Destaque

    A Procuradoria de Justiça de Recursos Especiais e Extraordinários Criminais (PJREEC) foi criada pela Resolução PGJ nº 64, de 23/10/08 (alterada pela Resolução PGJ nº 57, de 22/10/09), instalada em novembro de 2008, funcionando, atualmente, à rua Dias Adorno, n.º 367, 9º andar, Edifício Carlos Ferreira Brandão, Bairro Santo Agostinho, Belo Horizonte/MG.

    O Órgão é responsável, essencialmente, por tomar ciência das decisões em matéria criminal, proferidas, em segunda instância, pelo Tribunal de Justiça do Estado de Minas Gerais, e interpor recursos especiais, extraordinários, embargos declaratórios e agravos, conforme o caso, bem como apresentar contrarrazões aos apelos raros interpostos pela defesa.

    Com a publicação do Código de Processo Civil, em 16/03/2015, a PJREEC ganhou projeção e relevância, ao se firmar como o órgão responsável, no MPMG, pela consolidação do modelo de precedentes instituído pela novel legislação processual, em âmbito criminal.

    Nesse sentido, esclareceu a Exposição de Motivos do CPC/2015: “Prestigiou-se, seguindo-se direção já abertamente seguida pelo ordenamento jurídico brasileiro, expressado na criação da Súmula Vinculante do Supremo Tribunal Federal (STF) e do regime de julgamento conjunto de recursos especiais e extraordinários repetitivos (que foi mantido e aperfeiçoado) tendência a criar estímulos para que a jurisprudência se uniformize, à luz do que venham a decidir tribunais superiores e até de segundo grau, e se estabilize. Essa é a função e a razão de ser dos tribunais superiores: proferir decisões que moldem o ordenamento jurídico, objetivamente considerado. A função paradigmática que devem desempenhar é inerente ao sistema”.

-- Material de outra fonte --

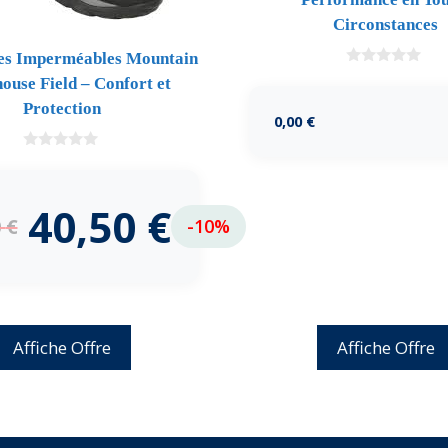
Circonstances
es Imperméables Mountain
0
use Field – Confort et
d
e
Protection
5
0,00
€
0
d
e
5
40,50
€
0
€
-10%
Affiche Offre
Affiche Offre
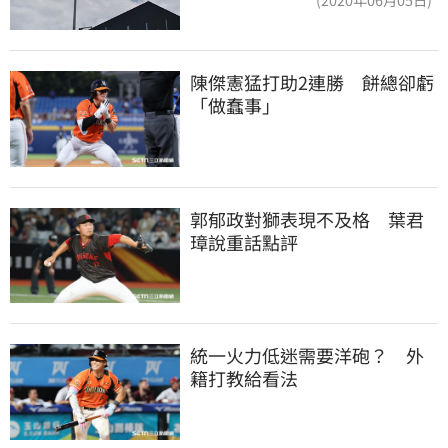
陳傑憲猛打助2連勝　餅總卻虧
「做蠢事」
郭郁政對獅表現不及格　葉君
璋說重話點評
統一火力低迷需要洋砲？　外
籍打教給看法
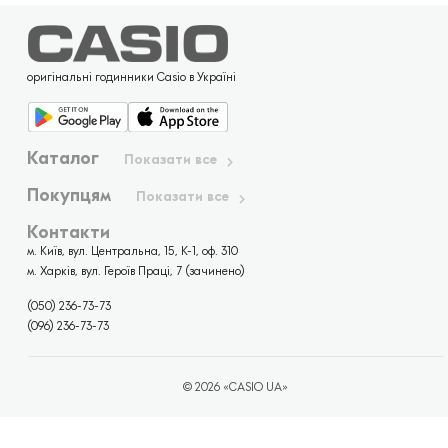
оригінальні годинники Casio в Україні
Каталог
Показати все
Покупцям
Показати все
Контакти
м. Київ, вул. Центральна, 15, К-1, оф. 310
м. Харків, вул. Героїв Праці, 7 (зачинено)
(050) 236-73-73
(096) 236-73-73
© 2026 «CASIO UA»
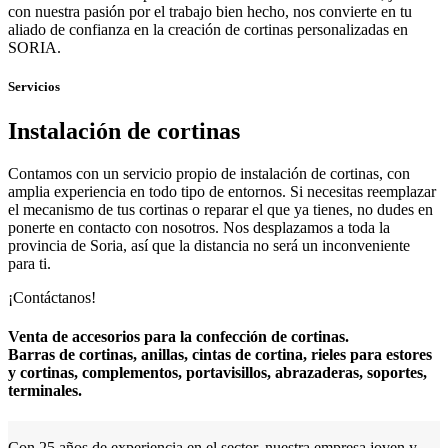
con nuestra pasión por el trabajo bien hecho, nos convierte en tu
aliado de confianza en la creación de cortinas personalizadas en
SORIA.
Servicios
Instalación de cortinas
Contamos con un servicio propio de instalación de cortinas, con
amplia experiencia en todo tipo de entornos. Si necesitas reemplazar
el mecanismo de tus cortinas o reparar el que ya tienes, no dudes en
ponerte en contacto con nosotros. Nos desplazamos a toda la
provincia de Soria, así que la distancia no será un inconveniente
para ti.
¡Contáctanos!
Venta de accesorios para la confección de cortinas.
Barras de cortinas, anillas, cintas de cortina, rieles para estores
y cortinas, complementos, portavisillos, abrazaderas, soportes,
terminales.
Con 25 años de experiencia en el sector, nuestra empresa joven y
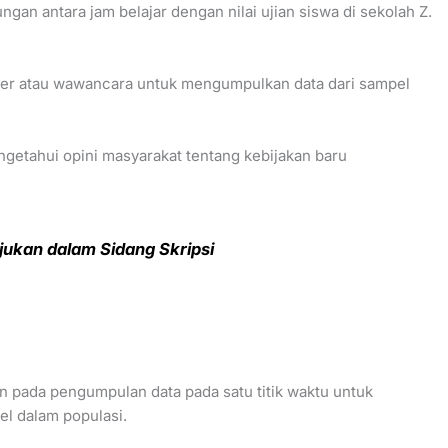
gan antara jam belajar dengan nilai ujian siswa di sekolah Z.
er atau wawancara untuk mengumpulkan data dari sampel
getahui opini masyarakat tentang kebijakan baru
jukan dalam Sidang Skripsi
 pada pengumpulan data pada satu titik waktu untuk
el dalam populasi.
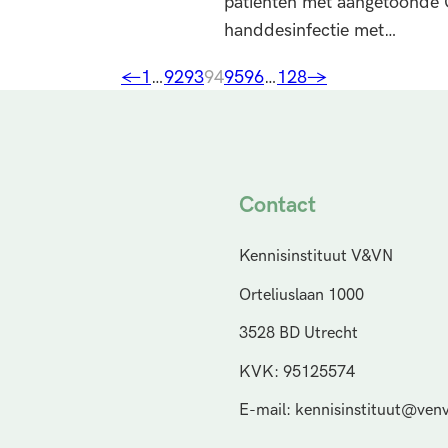
patiënten met aangetoonde Clo
handdesinfectie met…
←
1
…
92
93
94
95
96
…
128
→
Contact
Kennisinstituut V&VN
Orteliuslaan 1000
3528 BD Utrecht
KVK: 95125574
E-mail: kennisinstituut@venv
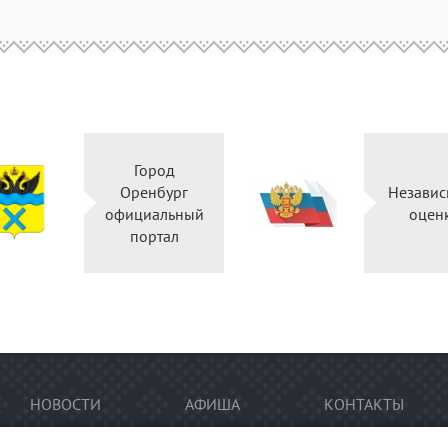
Город
Оренбург
Независ
официальный
оцен
портал
НОВОСТИ
АФИША
КОНТАКТЫ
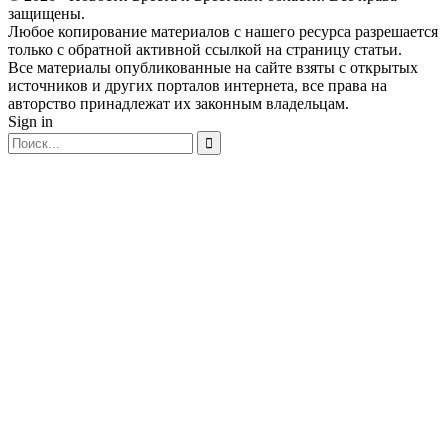
защищены.
Любое копирование материалов с нашего ресурса разрешается
только с обратной активной ссылкой на страницу статьи.
Все материалы опубликованные на сайте взяты с открытых
источников и других порталов интернета, все права на
авторство принадлежат их законным владельцам.
Sign in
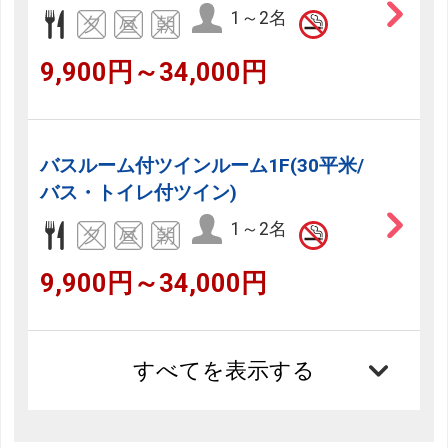
1～2名
9,900円～34,000円
バスルーム付ツインルーム1F(30平米/
バス・トイレ付ツイン)
1～2名
9,900円～34,000円
すべてを表示する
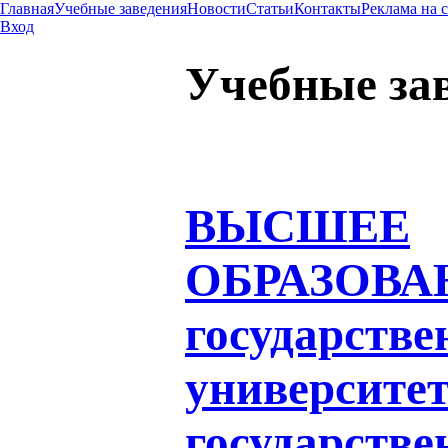
Главная
Учебные заведения
Новости
Статьи
Контакты
Реклама на 
Вход
Учебные за
ВЫСШЕЕ
ОБРАЗОВА
государств
университе
государстве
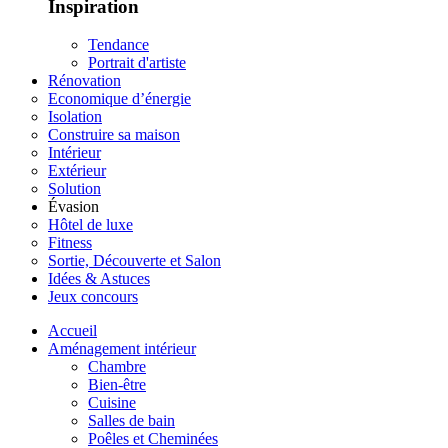
Inspiration
Tendance
Portrait d'artiste
Rénovation
Economique d’énergie
Isolation
Construire sa maison
Intérieur
Extérieur
Solution
Évasion
Hôtel de luxe
Fitness
Sortie, Découverte et Salon
Idées & Astuces
Jeux concours
Accueil
Aménagement intérieur
Chambre
Bien-être
Cuisine
Salles de bain
Poêles et Cheminées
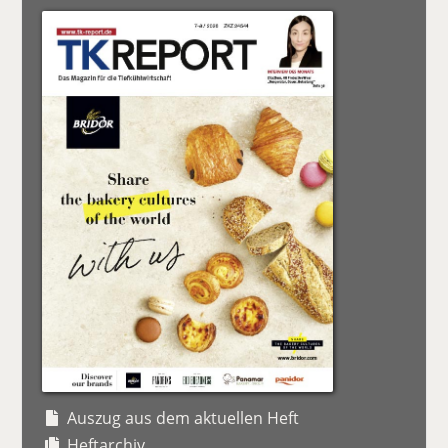
Auszug aus dem aktuellen Heft
Heftarchiv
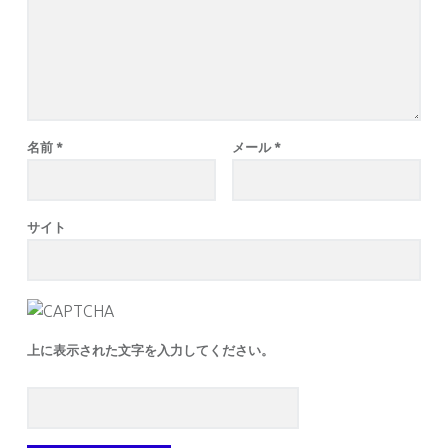
名前
*
メール
*
サイト
上に表示された文字を入力してください。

    Como asseverou o Ministro Paulo de Tarso Sanseverino, Presidente da Comissão Gestora de Precedentes do STJ: "Um dos eixos basilares do novo sistema processual é a atividade jurisdicional guiada pelo respeito aos precedentes judiciais (ou julgados qualificados) listados no art. 927 [do CPC/15]. Essa notoriedade apresenta-se, principalmente, no entrelaçamento que há entre diversos dispositivos que buscam a prestação jurisdicional célere com base, quando for o caso, em julgados qualificados formados no Supremo Tribunal Federal, no Superior Tribunal de Justiça, nos tribunais de justiça e nos tribunais regionais federais, que primem pela estabilidade, integridade e coerência do entendimento firmado (CPC, art. 926)” (SIRDR, nº 07, relator Ministro Paulo de Tarso Sanseverino, Presidente da Comissão Gestora de Precedentes, DJe de 23/6/2017).

    Enquanto órgão formador de precedentes criminais, a PJREEC, atenta às demandas dos Promotores de Justiça, ao exercer o direito de ação pela via recursal, busca contribuir para a unidade da interpretação e aplicação do direito penal e processual penal, bem como para a estabilidade das decisões judiciais, visando à consolidação e multiplicação de teses que veiculam o pensamento institucional do MPMG e dos valores encampados pelas normas constitucionais.

    A PJREEC já teve reconhecida pelo STF a repercussão geral da questão constitucional em vários recursos extraordinários de sua autoria, assim como mereceu a adoção pelo STJ de diversos recursos especiais seus como representativos de controvérsia sobre matéria de direito.

    Merece menção, também, a inédita sustentação oral, por parte do Procurador-Geral de Justiça do Estado de Minas Gerais, perante o pleno do STF, no recurso extraordinário, com repercussão geral declarada por aquela Corte Suprema, em que se definiu pela constitucionalidade da investigação criminal levada a efeito pelo Ministério Público, de forma vinculante.

    Além da atuação recursal, a PJREEC também possui núcleo especializado no acompanhamento da formação de precedentes de ações penais, de competência comum ou originária, oriundos de outros Estados da federação.